EXTRACTED TEXT
The trial on the remaining issues of wrongful towing and damages
proceeded as scheduled on March 3, 2015. The testimony of Mr. Jones at trial
reflects that all charges stemming from the tickets issued by Officer Sikes were
waived, based on a hardship determination by the Mayor, who also functions as the
Magistrate of the Town of Woodworth.
As to the wrongful seizure of the vehicle issue, La.R.S.32:1735.1(A)
provides, “Any law enforcement agency may place a hold on a vehicle stored at a
licensed storage facility for up to fourteen days.” The hold on Mr. Jones’ vehicle
was released.
4 Louisiana Revised Statutes 32:1735.1(B) provides that once the law
enforcement hold is lifted “the storage facility shall release the vehicle to its owner
upon payment by such owner of all towing and storage charges to the storage
facility[.]” Mr. Jones was unable to retrieve his vehicle from the towing company,
despite having a licensed driver available to drive the vehicle, due to his refusal
and/or inability to pay the towing and storage fees. The towing company was not a
party to this litigation and has no connection that appears in this record to the
Town of Woodworth or Officer Sikes. At trial, Mr. Jones failed to present any
evidence on the issue of whether his vehicle had been wrongfully held, and there
was no factual dispute that Mr. Jones failed to pay the towing and storage fees.
As to the wrongful towing issue, Mr. Jones presented evidence at trial that
he asked Officer Sikes that he be allowed to call his brother and sister-in-law, who
were shopping in Alexandria, Louisiana, to come to the scene and take possession
of his vehicle, thus obviating the necessity for towing. Officer Sikes was called
under cross examination and testified as to his reasons why he did not agree to Mr.
Jones’ proposal and why he called the towing company to tow the vehicle.

GIVEN INFORMATION
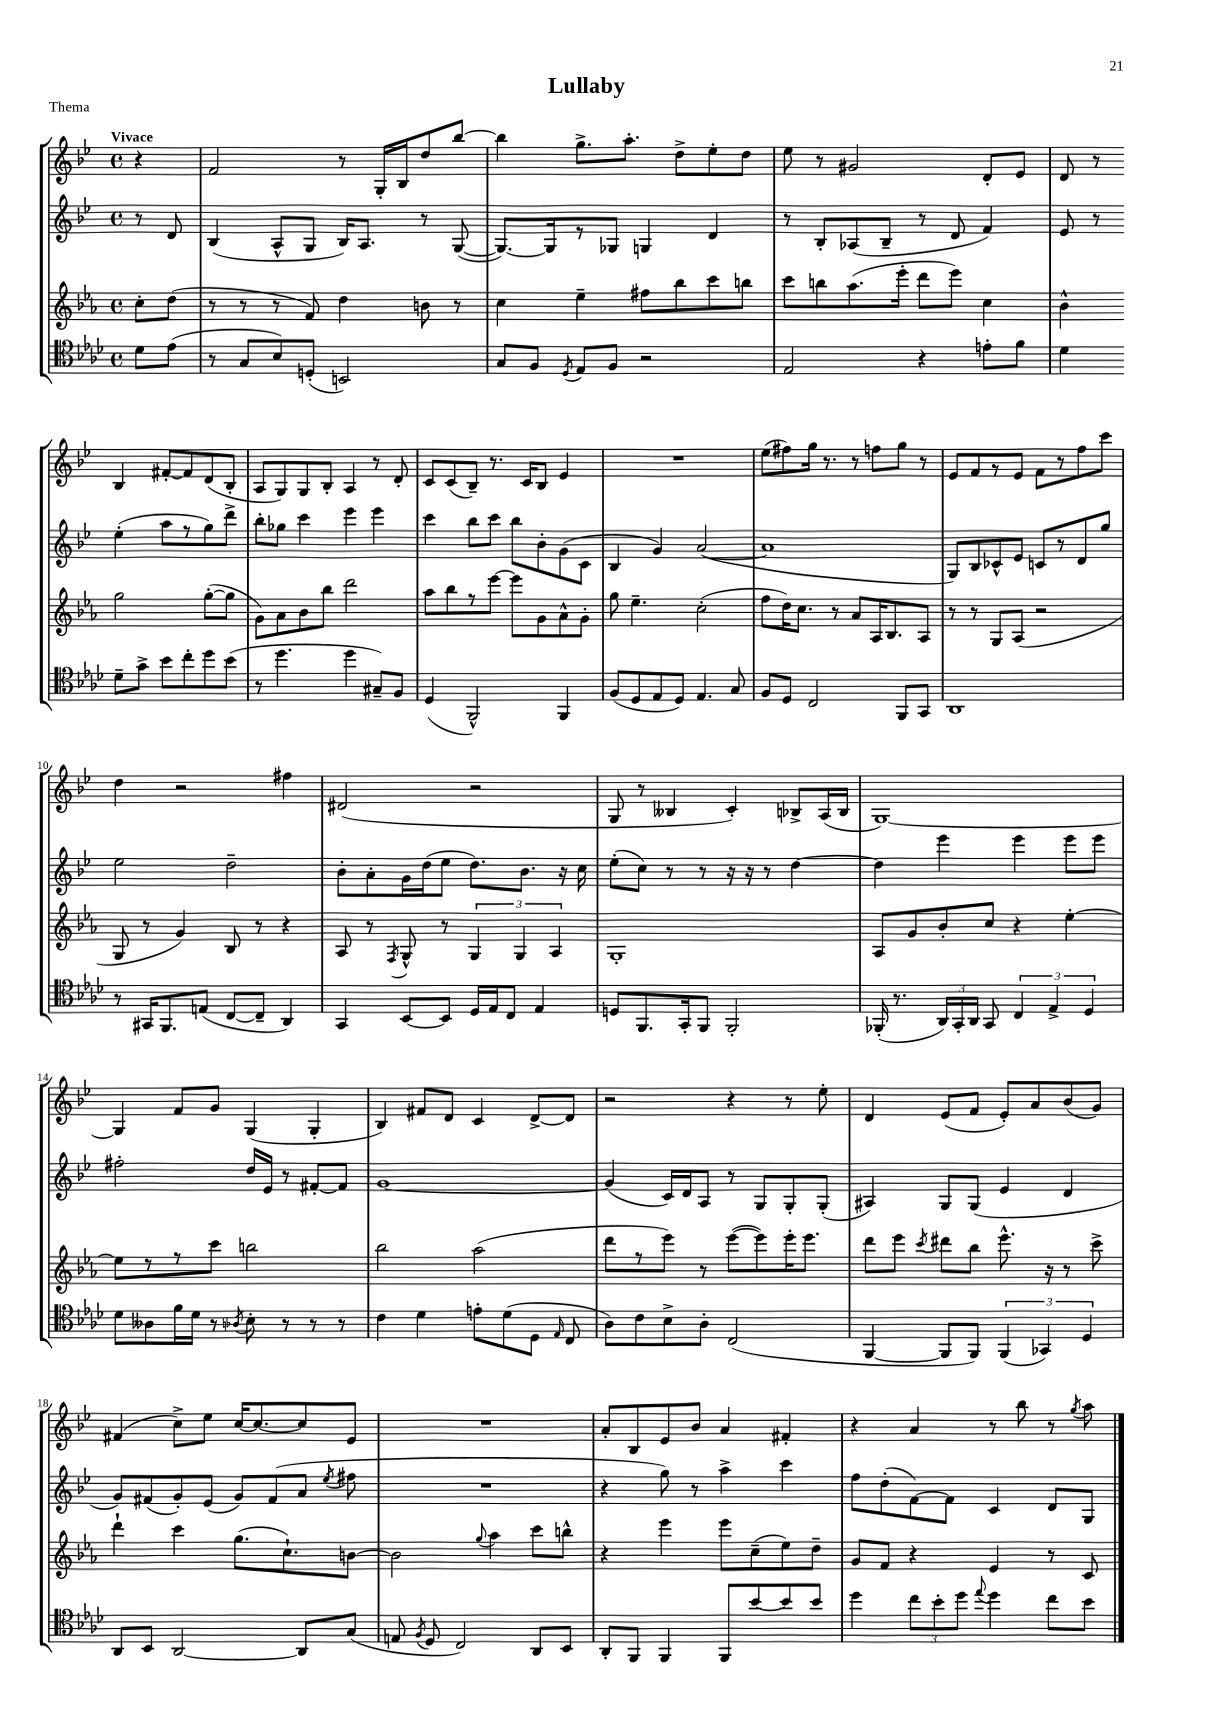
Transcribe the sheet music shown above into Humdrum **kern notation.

EXERCISE INSTRUCTIONS
a. In the towing case excerpt, where were Mr. Jones's brother and sister-in-law when he asked to call them to take possession of his vehicle?
b. Extract the passage of the towing case excerpt between "The trial on" and "Town of Woodworth.", inclusive, word for word.

OUTPUTS
a. They were shopping in Alexandria, Louisiana.

b.
The trial on the remaining issues of wrongful towing and damages
proceeded as scheduled on March 3, 2015. The testimony of Mr. Jones at trial
reflects that all charges stemming from the tickets issued by Officer Sikes were
waived, based on a hardship determination by the Mayor, who also functions as the
Magistrate of the Town of Woodworth.